Outdoor Time Helps Kids Get Sunshine Vitamin
from Wildlife Promise
Prior to working for the National Wildlife Federation, I did communications work for the trade association that represents the vitamin supplement industry. I never thought there would be much intersection between my past and present positions , but the recent announcement from the National Academies of Science Institute of Medicine about vitamin D proved me wrong.
The Institute is recommending an increase in the amount of daily vitamin D both adults and children should get, to 600 International Units. A large amount of evidence which formed the basis of the new intake values confirms the role of Vitamin D in promoting skeletal growth and maintenance and the amounts needed to avoid poor bone health.
Sunlight triggers the natural production of Vitamin D in the skin and contributes to people’s vitamin D levels. However, some people just can’t make enough Vitamin D or get enough in their diet.

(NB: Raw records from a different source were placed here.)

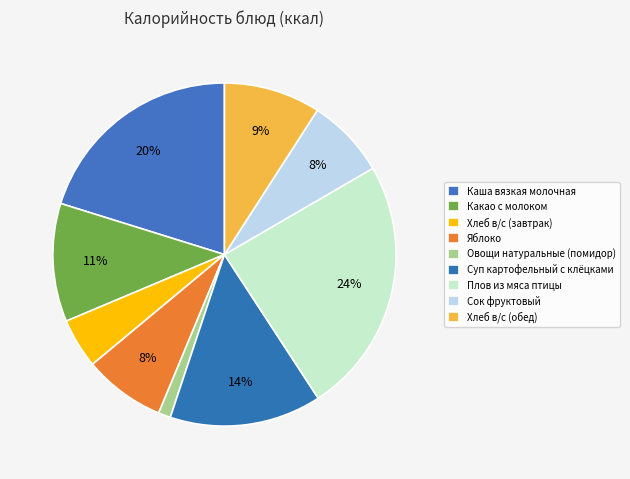

Is there a majority slice in this chart?

No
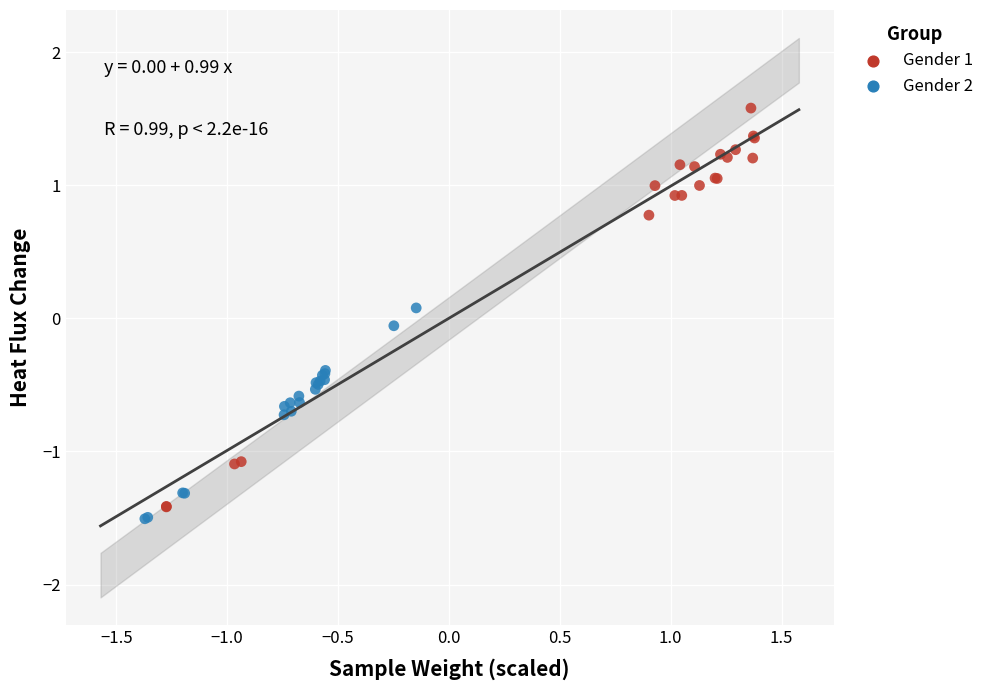

Which series contains the highest Y value?

Gender 1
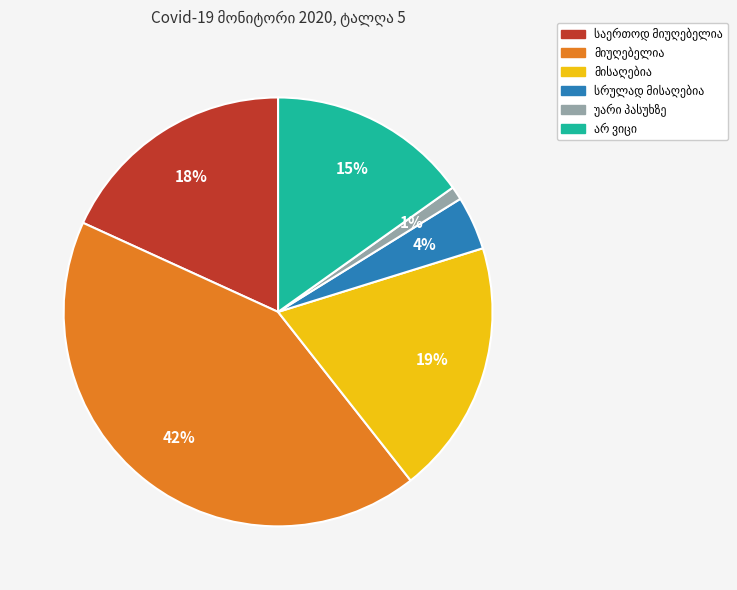

Is there a majority slice in this chart?

No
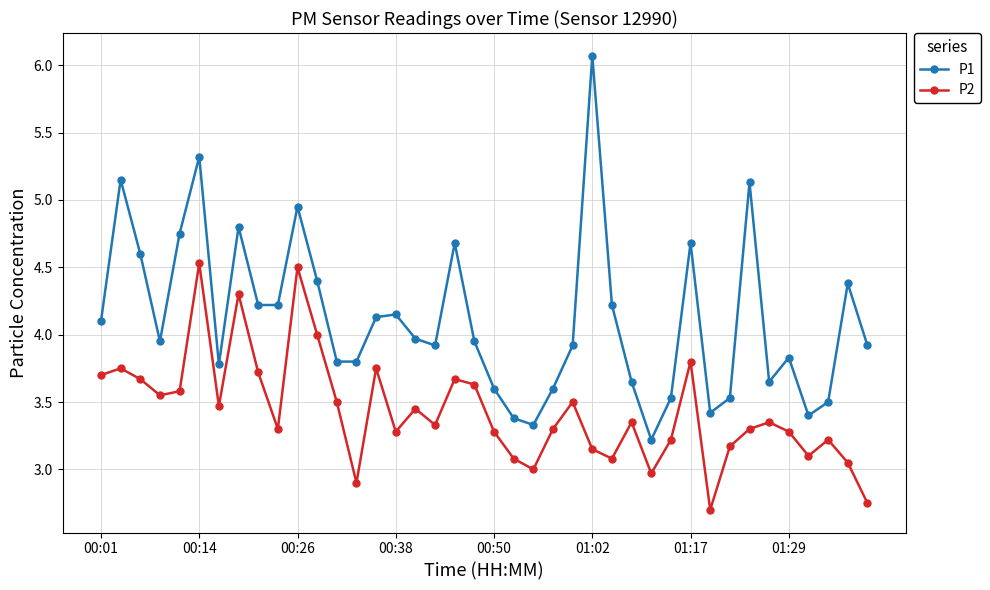

What is the maximum value shown in the chart?

6.1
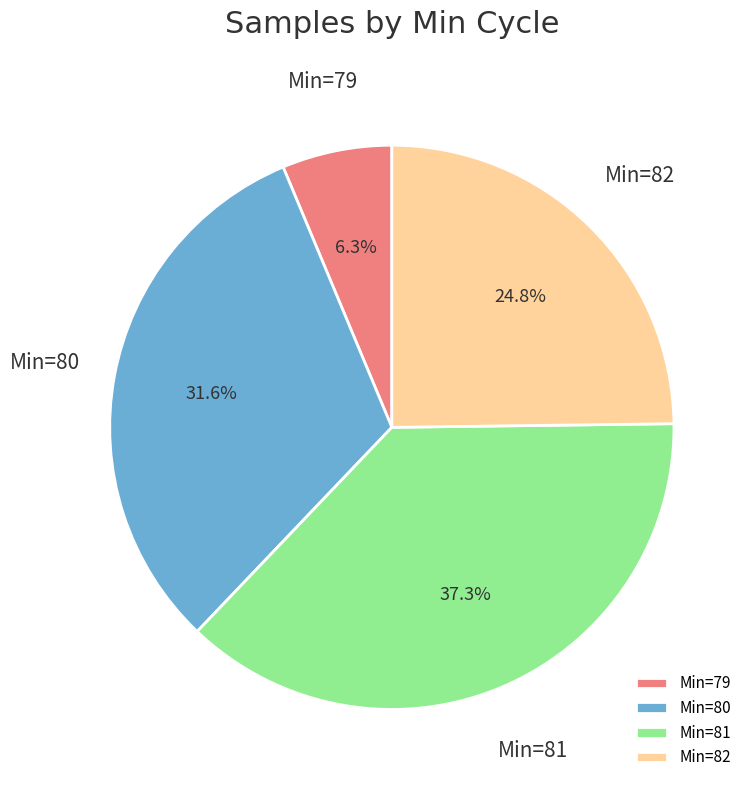

How many slices are in this pie chart?

4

Commenting on the Institute’s recommendation, Dr. Russell Chesney, professor and chairman of pediatrics at the University of Tennessee Health Science Center in Memphis says “kids these days are on house arrest.”
While not in handcuffs, we do know from studies that kids today are spending almost 8 hours a day inside plugged into some kind of electronic media. That’s a far cry from decades past when kids headed out the door yelling “Mom, I’m going out to play, I’ll be home in time for dinner.”
But helping kids get their daily quotient of Vitamin D isn’t hard. Just open up the back door and encourage them to go outside and play. Combined with a varied diet, getting a Green Hour every day can go a long way to making kids healthier with the Vitamin D they need. Best of all, playing outside is fun, increases creativity, reduces stress, and can help kids be better students.
If your child is a picky eater, as many are, time playing outside can be especially important. Even when it isn’t sunny outside UVA rays are still getting thru the cloud cover so daily time outdoors should be part of children’s daily routine. There is a reason it’s called the sunshine vitamin and Mother Nature can help kids get their daily dose.